» DESCRIPTION OF THE TASK: Count the lines in the data below that contain the string "Books", matching case exactly. Give only the number.

» INPUT DATA:

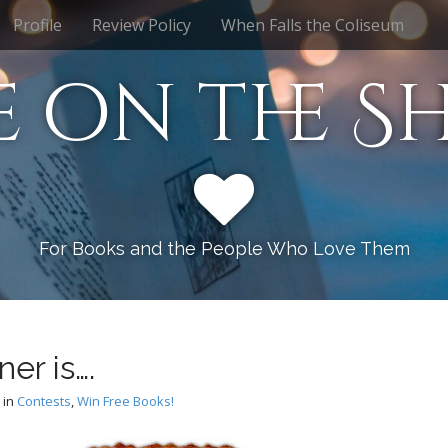
Profile
Review Policy
When Falls the Coliseum
e on the Sh
For Books and the People Who Love Them
er is….
in
Contests
,
Win Free Books!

» RESPONSE AREA: 2